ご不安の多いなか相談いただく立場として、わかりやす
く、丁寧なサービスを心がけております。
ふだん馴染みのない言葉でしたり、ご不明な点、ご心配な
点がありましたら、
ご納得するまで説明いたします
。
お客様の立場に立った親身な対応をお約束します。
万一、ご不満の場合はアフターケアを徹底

_ABOUT THIS TASK:_
Please reproduce the listing above line for line, without changing a single character.

_OUTPUT FOR THIS EXERCISE:_
ご不安の多いなか相談いただく立場として、わかりやす
く、丁寧なサービスを心がけております。
ふだん馴染みのない言葉でしたり、ご不明な点、ご心配な
点がありましたら、
ご納得するまで説明いたします
。
お客様の立場に立った親身な対応をお約束します。
万一、ご不満の場合はアフターケアを徹底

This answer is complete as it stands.